Columbia College in Chicago has a great film department and is easy to get into, and they do have a relatively lower tuition rate than most of the big schools. Also they do have 2 dorms for residence.


----------



## lilyofshallot (Mar 25, 2005)

You could go to a college for a year or two and make really good grades and then transfer into a film school.  Most of them have transfer programs and most colleges look mostly at college grades at that point.


----------



## vincentmeloy (Apr 6, 2005)

I think CalArts still doesn't care about grades or SATs.
Columbia College Chicago has an open enrollment, so any HS grad can get in, making it a huge and well equipped film school (about 2000 students in film I think)
Brooks Institute will take about anyone who can pay the tuition


----------



## alex c (Apr 7, 2005)

if ur not thinking about transfering, try something like sva or pratt, or columbia.


----------



## Hoeks (Apr 7, 2005)

I was in a similar situation

My way was to go to a smaller college like C.W Post: LIU with a decent film programm, work my ass off, get a 4.0 and transfer to a big school.

I guess that's my advice.
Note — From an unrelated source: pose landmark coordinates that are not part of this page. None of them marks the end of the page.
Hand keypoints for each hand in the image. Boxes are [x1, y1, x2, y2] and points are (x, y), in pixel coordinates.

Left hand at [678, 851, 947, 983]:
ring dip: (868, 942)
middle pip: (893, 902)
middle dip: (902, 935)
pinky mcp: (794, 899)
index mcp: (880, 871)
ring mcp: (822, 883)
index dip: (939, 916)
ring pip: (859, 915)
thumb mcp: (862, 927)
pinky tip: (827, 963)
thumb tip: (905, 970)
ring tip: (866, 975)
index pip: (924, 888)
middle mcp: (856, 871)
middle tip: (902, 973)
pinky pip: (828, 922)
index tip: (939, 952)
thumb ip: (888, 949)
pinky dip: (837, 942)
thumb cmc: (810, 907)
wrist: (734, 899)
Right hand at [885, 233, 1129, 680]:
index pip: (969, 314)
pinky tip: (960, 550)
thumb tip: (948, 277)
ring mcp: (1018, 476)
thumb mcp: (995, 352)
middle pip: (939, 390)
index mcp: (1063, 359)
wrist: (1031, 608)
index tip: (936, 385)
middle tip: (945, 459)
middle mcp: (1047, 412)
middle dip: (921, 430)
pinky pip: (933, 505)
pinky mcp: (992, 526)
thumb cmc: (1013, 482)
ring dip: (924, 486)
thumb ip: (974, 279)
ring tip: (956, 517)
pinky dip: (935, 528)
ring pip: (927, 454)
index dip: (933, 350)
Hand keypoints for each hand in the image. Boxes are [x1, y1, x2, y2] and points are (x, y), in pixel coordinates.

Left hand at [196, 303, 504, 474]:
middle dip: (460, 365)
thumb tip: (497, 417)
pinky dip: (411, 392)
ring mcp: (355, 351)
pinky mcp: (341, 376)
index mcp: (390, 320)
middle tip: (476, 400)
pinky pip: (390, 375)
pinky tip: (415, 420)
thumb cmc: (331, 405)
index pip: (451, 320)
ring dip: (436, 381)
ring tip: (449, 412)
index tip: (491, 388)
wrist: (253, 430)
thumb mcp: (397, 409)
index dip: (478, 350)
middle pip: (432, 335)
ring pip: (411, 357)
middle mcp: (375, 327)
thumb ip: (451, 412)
In the end, it was a better way than going to NYU as a freshman. I got a lot of 16mm experience at post as a freshman.


----------



## alex c (Apr 7, 2005)

hoek,

when u transfered to nyu, did you have to supply a portfolio from post, or did u just take classes involved with film. also if u did supply a portofolio, was it really good, or just average?


----------



## Hoeks (Apr 8, 2005)

I did have to send in the regular portfolio

1 essay
film or screenplay or photos
I sent them my first film I ever made (I made it at post on 16mm on a K-3). I think they liked it...it got into this small festival at my school and got very good responses.

However, I did have a 4.0 at post (which was really not a hard thing to do, easy school) and I am foreign (NYU loves us, I know, it's unfair)
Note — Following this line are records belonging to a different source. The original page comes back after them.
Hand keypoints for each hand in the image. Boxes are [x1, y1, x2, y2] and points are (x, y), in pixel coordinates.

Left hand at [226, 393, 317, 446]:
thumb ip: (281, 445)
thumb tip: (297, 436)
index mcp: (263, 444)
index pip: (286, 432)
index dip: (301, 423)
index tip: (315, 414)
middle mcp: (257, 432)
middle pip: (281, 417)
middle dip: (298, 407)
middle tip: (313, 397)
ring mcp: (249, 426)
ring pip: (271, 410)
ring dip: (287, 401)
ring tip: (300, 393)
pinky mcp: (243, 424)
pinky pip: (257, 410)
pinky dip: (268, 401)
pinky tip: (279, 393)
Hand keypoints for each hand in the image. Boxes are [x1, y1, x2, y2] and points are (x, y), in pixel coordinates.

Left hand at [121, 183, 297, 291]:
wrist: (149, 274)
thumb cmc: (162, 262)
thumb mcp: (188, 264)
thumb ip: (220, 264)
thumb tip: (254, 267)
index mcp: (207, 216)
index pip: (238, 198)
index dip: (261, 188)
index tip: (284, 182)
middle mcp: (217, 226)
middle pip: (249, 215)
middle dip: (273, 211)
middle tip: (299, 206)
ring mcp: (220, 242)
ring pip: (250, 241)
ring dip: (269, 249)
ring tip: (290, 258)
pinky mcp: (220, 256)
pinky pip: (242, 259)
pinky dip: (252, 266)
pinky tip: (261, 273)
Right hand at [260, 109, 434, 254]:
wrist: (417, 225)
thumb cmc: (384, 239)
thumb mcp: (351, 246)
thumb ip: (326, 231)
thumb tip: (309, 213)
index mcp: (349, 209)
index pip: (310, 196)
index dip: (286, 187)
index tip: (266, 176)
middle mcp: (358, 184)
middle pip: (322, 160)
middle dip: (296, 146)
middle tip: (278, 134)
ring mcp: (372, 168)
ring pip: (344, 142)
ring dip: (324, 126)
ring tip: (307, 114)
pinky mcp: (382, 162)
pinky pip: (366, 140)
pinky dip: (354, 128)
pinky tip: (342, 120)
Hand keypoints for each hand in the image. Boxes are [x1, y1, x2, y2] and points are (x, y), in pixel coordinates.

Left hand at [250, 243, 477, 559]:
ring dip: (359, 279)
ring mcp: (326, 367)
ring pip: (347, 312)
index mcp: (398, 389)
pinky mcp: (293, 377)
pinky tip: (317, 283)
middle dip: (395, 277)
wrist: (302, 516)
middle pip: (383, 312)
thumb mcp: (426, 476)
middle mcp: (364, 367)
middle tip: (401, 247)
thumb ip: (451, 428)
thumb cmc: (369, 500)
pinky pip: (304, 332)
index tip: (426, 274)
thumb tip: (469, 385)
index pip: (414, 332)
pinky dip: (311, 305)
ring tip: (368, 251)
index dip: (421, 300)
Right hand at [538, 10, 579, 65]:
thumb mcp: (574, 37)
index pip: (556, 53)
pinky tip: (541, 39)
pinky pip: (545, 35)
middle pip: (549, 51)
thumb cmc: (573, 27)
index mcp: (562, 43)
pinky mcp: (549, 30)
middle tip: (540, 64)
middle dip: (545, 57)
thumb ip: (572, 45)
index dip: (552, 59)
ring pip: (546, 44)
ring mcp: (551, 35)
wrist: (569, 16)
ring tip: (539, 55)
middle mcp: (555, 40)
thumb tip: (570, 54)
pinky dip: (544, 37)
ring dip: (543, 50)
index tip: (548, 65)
But I got friends they transfered into NYU with TERRIBLE hichschool grades after visiting a college and doing decent there. Portfolio is 50%, grades and SAT 50%


----------



## Evan Kubota (Apr 9, 2005)

"so does anyone know of any schools that take you based purely on talent? or schools similar to full sail or nyfa that may have on-campus living or somewhat cheaper tuition?"
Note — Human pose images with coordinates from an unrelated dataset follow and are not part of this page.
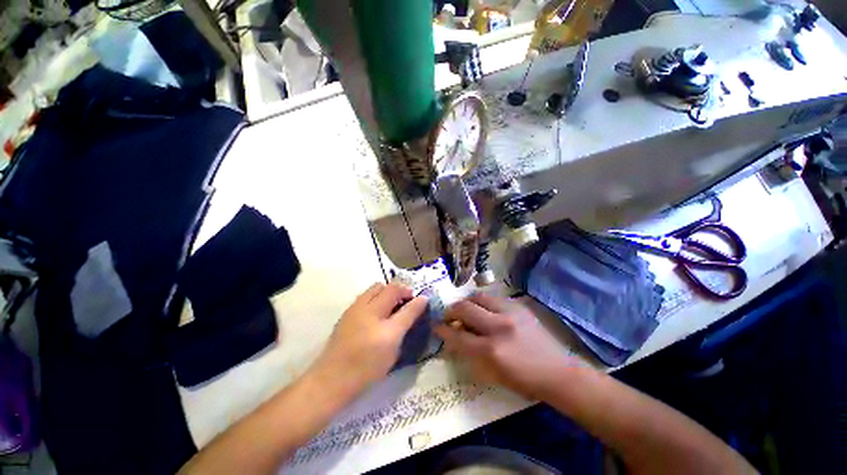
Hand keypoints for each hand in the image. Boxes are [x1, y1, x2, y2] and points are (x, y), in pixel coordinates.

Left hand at [310, 282, 427, 399]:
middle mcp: (368, 310)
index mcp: (382, 323)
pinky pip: (365, 296)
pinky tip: (376, 313)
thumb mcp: (393, 349)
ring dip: (386, 292)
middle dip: (399, 290)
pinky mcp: (347, 313)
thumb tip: (421, 303)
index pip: (405, 303)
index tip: (422, 300)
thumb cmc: (367, 369)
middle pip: (387, 287)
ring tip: (391, 306)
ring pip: (375, 288)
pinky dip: (375, 298)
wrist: (331, 380)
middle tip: (405, 303)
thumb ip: (407, 322)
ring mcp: (355, 309)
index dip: (415, 298)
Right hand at [434, 294, 577, 400]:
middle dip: (451, 311)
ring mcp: (510, 312)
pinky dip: (483, 302)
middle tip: (449, 316)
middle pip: (464, 308)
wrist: (558, 372)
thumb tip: (454, 338)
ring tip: (465, 309)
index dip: (443, 330)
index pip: (457, 335)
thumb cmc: (524, 380)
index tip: (436, 326)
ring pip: (478, 297)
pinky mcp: (519, 306)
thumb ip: (470, 354)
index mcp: (491, 350)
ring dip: (467, 302)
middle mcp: (498, 326)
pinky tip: (484, 309)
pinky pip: (493, 297)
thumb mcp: (492, 375)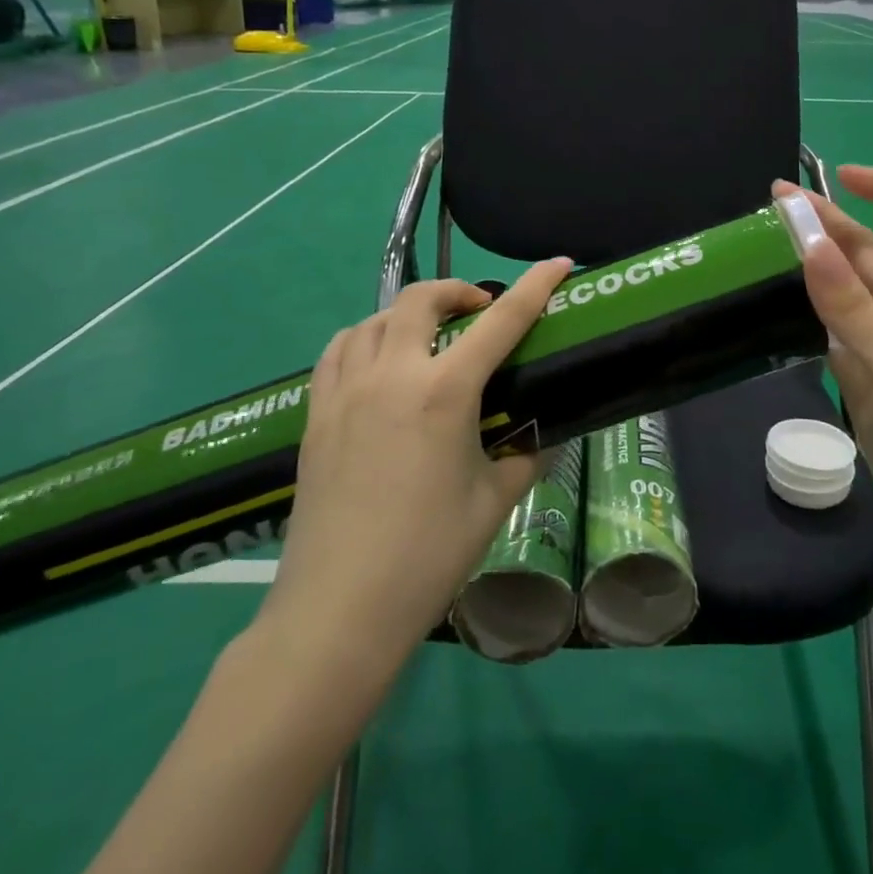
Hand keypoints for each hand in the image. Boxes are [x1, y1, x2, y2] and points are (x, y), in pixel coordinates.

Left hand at [254, 259, 573, 669]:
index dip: (534, 286)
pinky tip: (378, 365)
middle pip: (421, 300)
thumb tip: (543, 437)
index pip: (501, 321)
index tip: (557, 264)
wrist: (339, 609)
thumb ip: (524, 456)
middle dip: (458, 291)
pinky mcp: (315, 414)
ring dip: (408, 314)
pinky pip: (339, 352)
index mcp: (444, 393)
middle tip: (480, 311)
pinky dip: (365, 339)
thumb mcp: (494, 502)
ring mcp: (345, 391)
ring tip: (428, 337)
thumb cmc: (428, 555)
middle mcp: (392, 375)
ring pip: (373, 319)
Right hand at [775, 165, 872, 554]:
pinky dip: (805, 314)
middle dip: (826, 223)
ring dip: (810, 267)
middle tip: (769, 207)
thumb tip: (809, 241)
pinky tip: (772, 309)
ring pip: (843, 293)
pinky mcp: (864, 382)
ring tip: (759, 251)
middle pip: (866, 254)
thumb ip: (849, 304)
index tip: (841, 176)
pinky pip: (831, 334)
Not to be an ass, but if you're so talented, shoot a feature and go to LA to shop it around. A studio is bound to immediately give you a contract with a $700,000 advance on your first script. 

Seriously, schools are schools. If your grades suck, they will probably not let you in. Your work may be decent, but they probably have hundreds of applicants who have demonstrated they can successfully function in an academic environment and have decent portfolios. Most film schools have no interest in people who fail to succeed at anything except what they are passionate about.


----------



## Nervous Larry (Apr 12, 2005)

I definately got into NYU randomly, probably in a drawing. I know people with the same if not better grades and more professional portfolios than me and they got rejected. Maybe it was because I went for early decision? That school is seriously crazy sometimes. I probably didn't deserve to get in. Too bad I'm poor.


----------



## johnnyvox (Apr 13, 2005)

does anyone know anything about CalArts film directing MFA program?


----------